### TEKS YANG DITAMPILKAN

┌──

Thursday, December 18, 2008

MengGolputkan Golput (catatan pemilu presiden Unnes #2)

“Hallah…. milih ra milih padha bae, ra nono untunge mendingan Golput wae”
Mungkin kalimat ini sering terdengar pada setiap proses Pemilu Presiden, Gubernur, Bupati, bahkan Presiden mahasiswa. Menarik dicermati mengapa fenomena Golput (Golongan Putih) semakin membesar. Bahkan berbahaya untuk perjalanan demokrasi.
Golput sebenarnya bukanlah bentuk sikap tidak mau peduli terhadap jalannya pemilu, melainkan sebuah sikap politik yang memiliki beberapa alasan. Secara umum ada tiga hal yang menyebabkan berkembangnya sikap Golput.
Pertama, adanya trauma masa lalu karena pergulatan yang tidak sehat dan para calon pemimpin yang mengumbar janji kosong ;kedua, tidak ada sosok pemimpin yang bisa dijadikan teladan,ketika mendapat kesempatan berkuasa bagai kacang lupa pada kulitnya. Tidak mau turun kebawah, mendengarkan keluh kesah langsun dai grass root ;ketiga,menerima doktrin yang salah. Poin ini menghinggapi sebagian besar kalangan mahasiswa. Karena pesan tersebut keluar dari mulut orang yang disegani, entah orang tua, dosen, guru ngaji ataupun senior, maka pesan ini dianggap sakral. Apalagi jika dikaitkan dengan study. Misalnya saja “ kamu kuliah yang bener, gak usah ikut ikutan masalah politik. Tugas mu belajar”. Pesan seperti ini tentu berpengaruh terhadap sikap mahasiswa dalam melihat pemilu.

└──

### MATERI YANG DITAMPILKAN

┌──

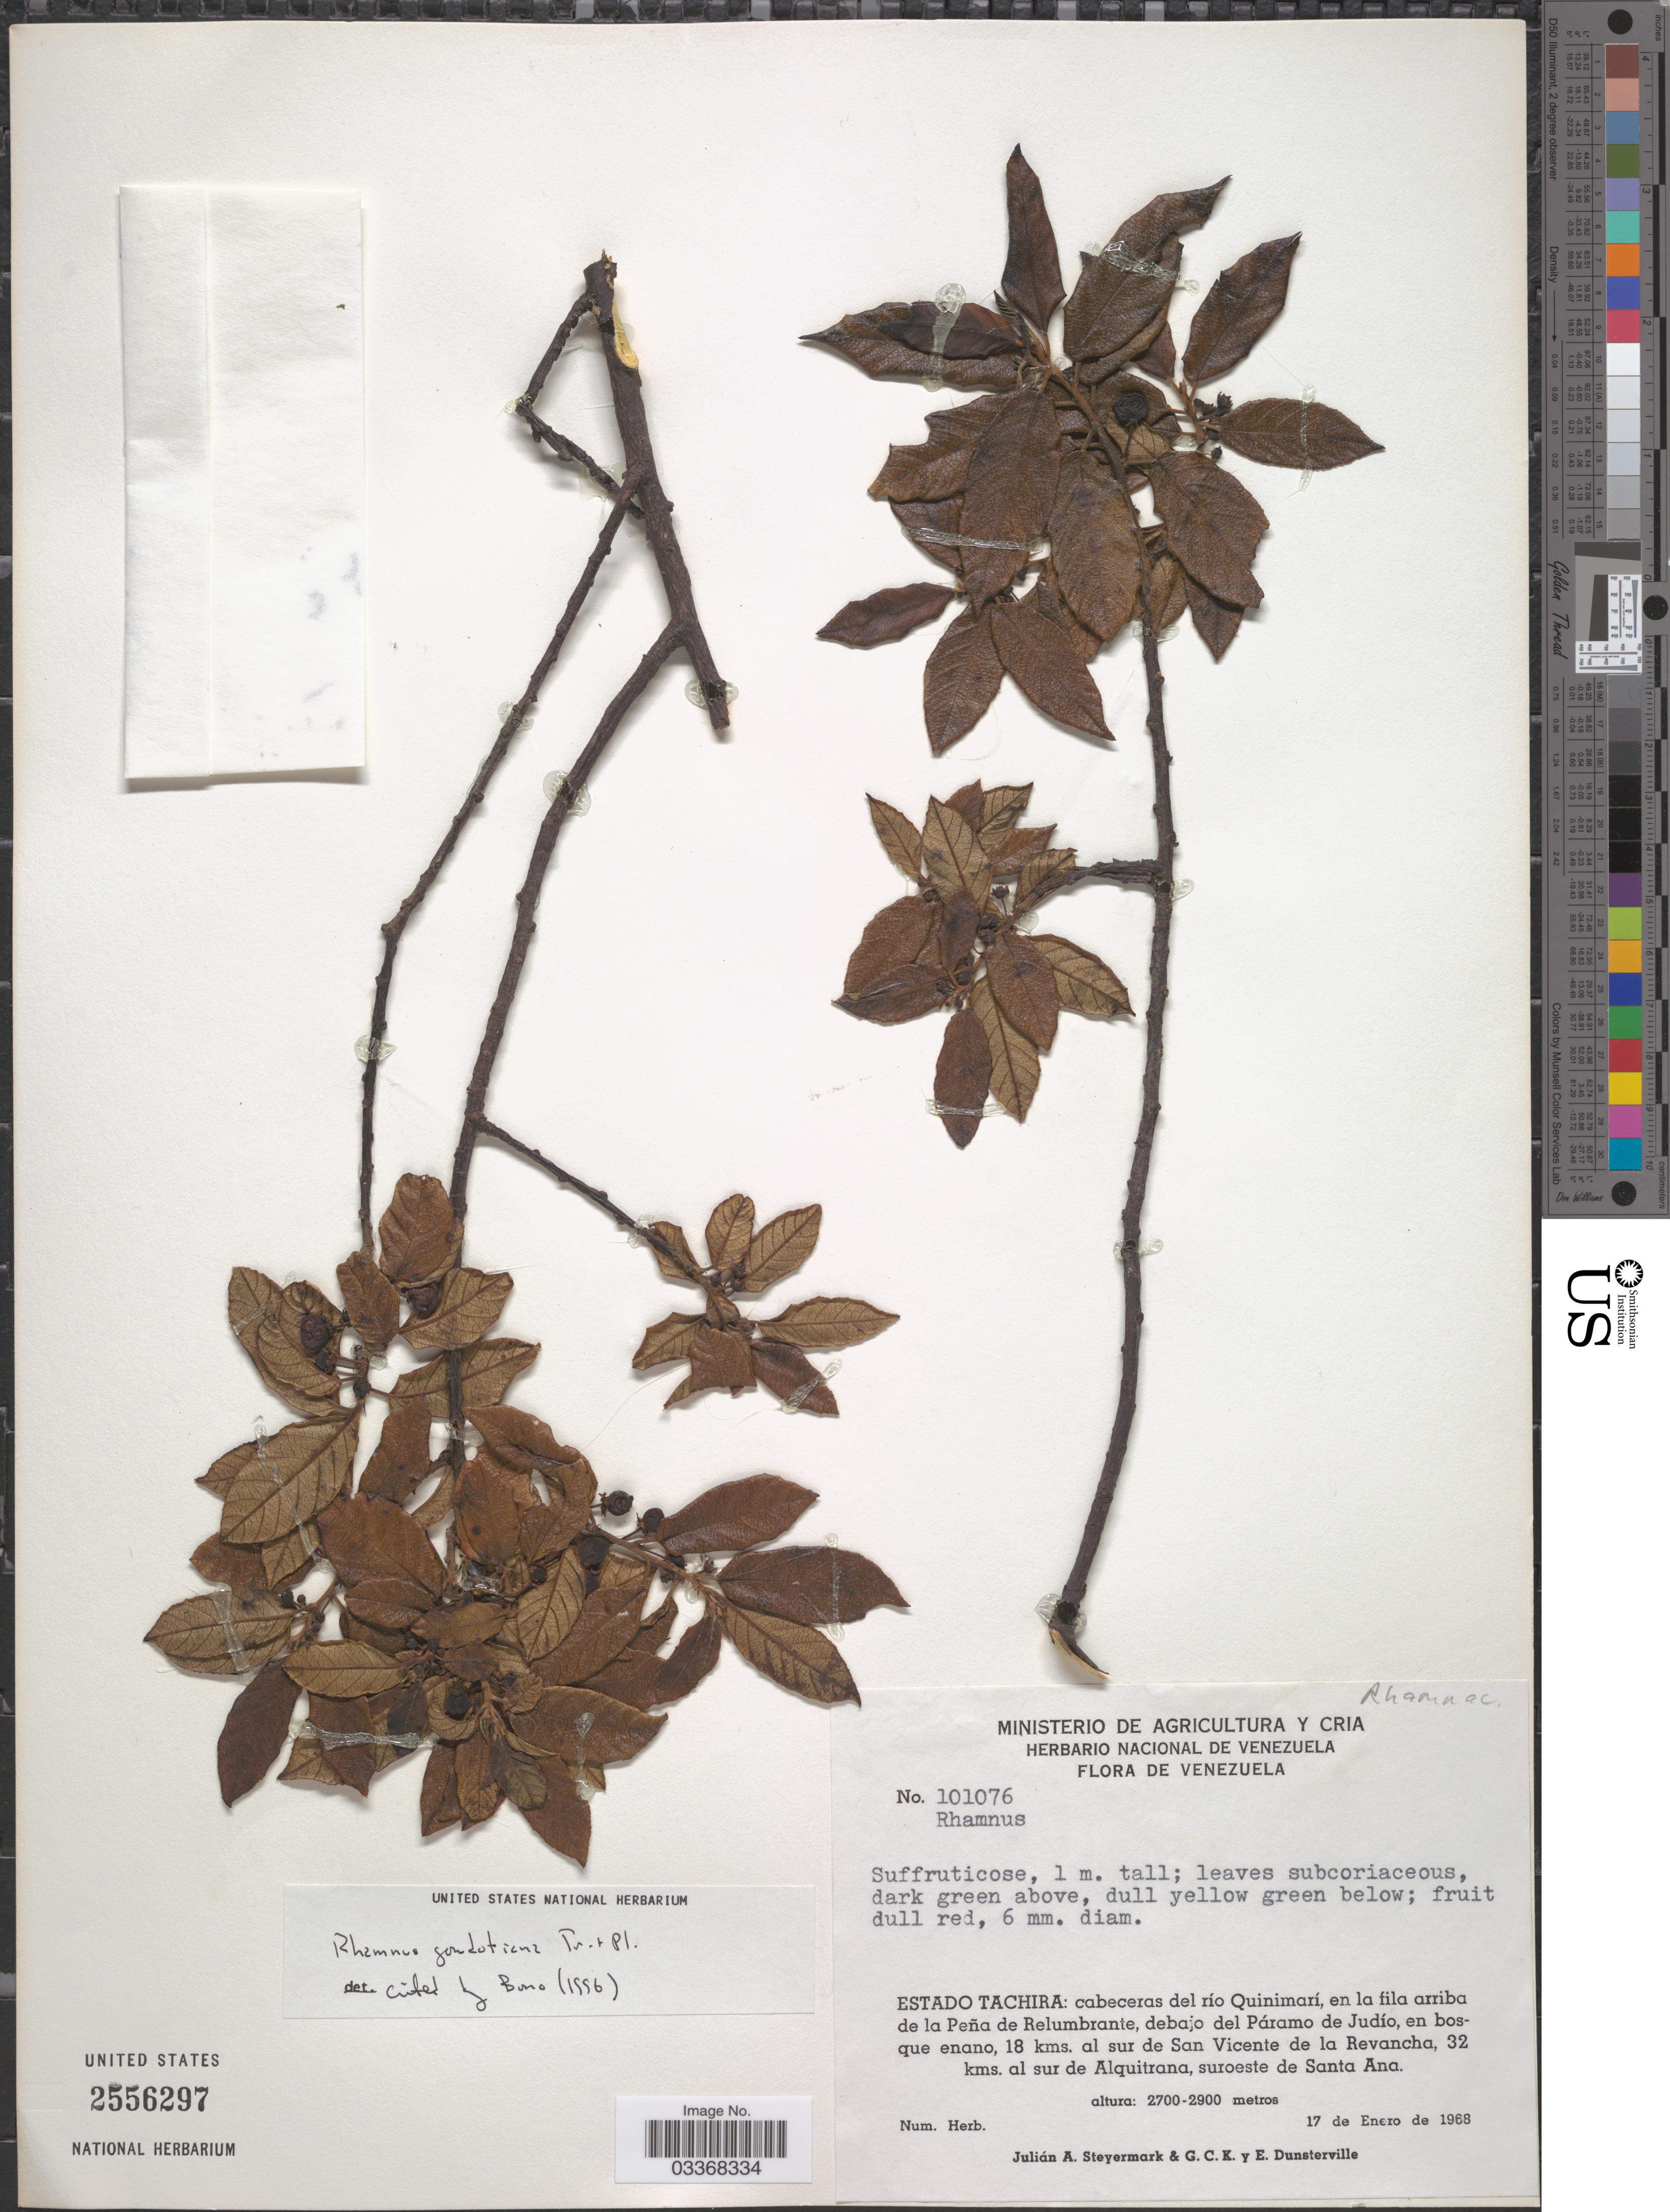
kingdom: Plantae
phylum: Tracheophyta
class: Magnoliopsida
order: Rosales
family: Rhamnaceae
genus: Frangula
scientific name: Frangula goudotiana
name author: (Triana & Planch.) Grubov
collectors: J. Steyermark, G. C. K. Dunsterville & E. Dunsterville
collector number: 101076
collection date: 1968-01-17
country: Venezuela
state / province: Tachira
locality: Cabeceras del río Quinimarí, en la fila arriba de la Peña de Relumbrante, debajo del Páramo de Judío, en bosque enano, 18 kms. al sur de San Vicente de la Revancha, 32 kms. al sur de Alquitrana, suroeste de Santa Ana.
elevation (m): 2700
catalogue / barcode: US 2556297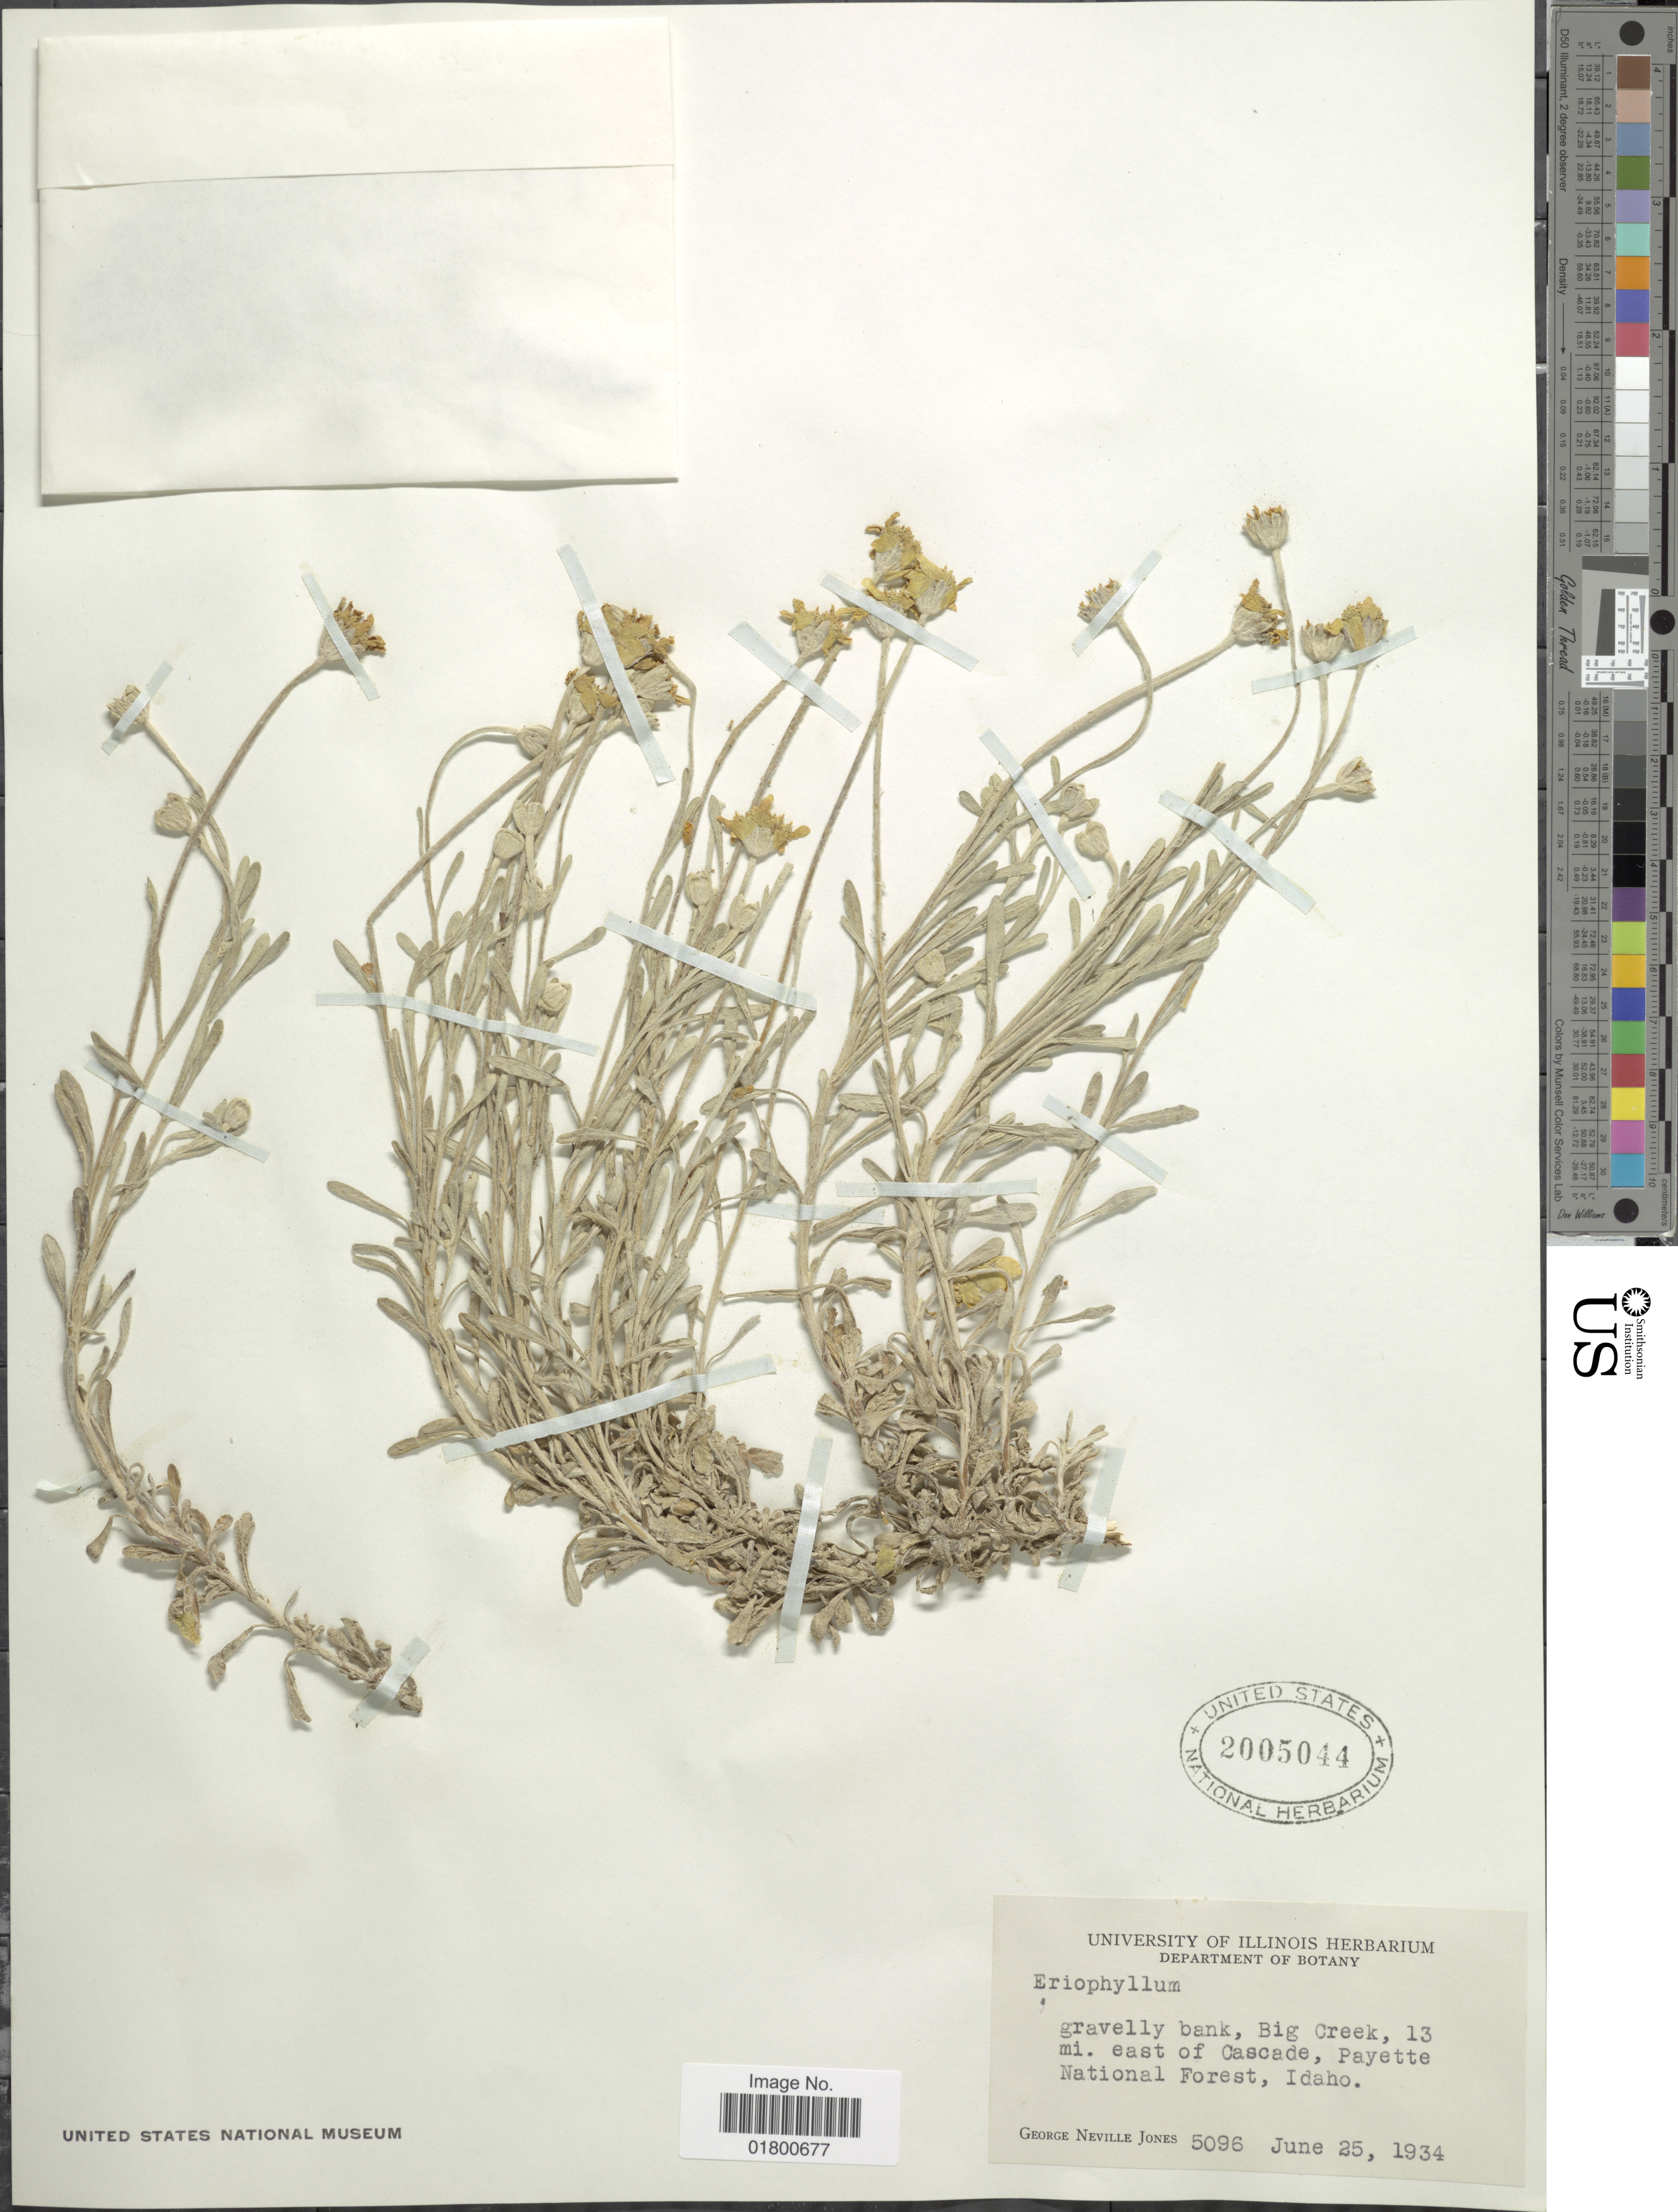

└──

Salin tanpa perubahan bagian teks tentang golput yang dibuka dengan kata-kata yang memuat "Golput sebenarnya bukanlah" dan ditutup dengan "berkembangnya sikap Golput.".

### JAWABAN
Golput sebenarnya bukanlah bentuk sikap tidak mau peduli terhadap jalannya pemilu, melainkan sebuah sikap politik yang memiliki beberapa alasan. Secara umum ada tiga hal yang menyebabkan berkembangnya sikap Golput.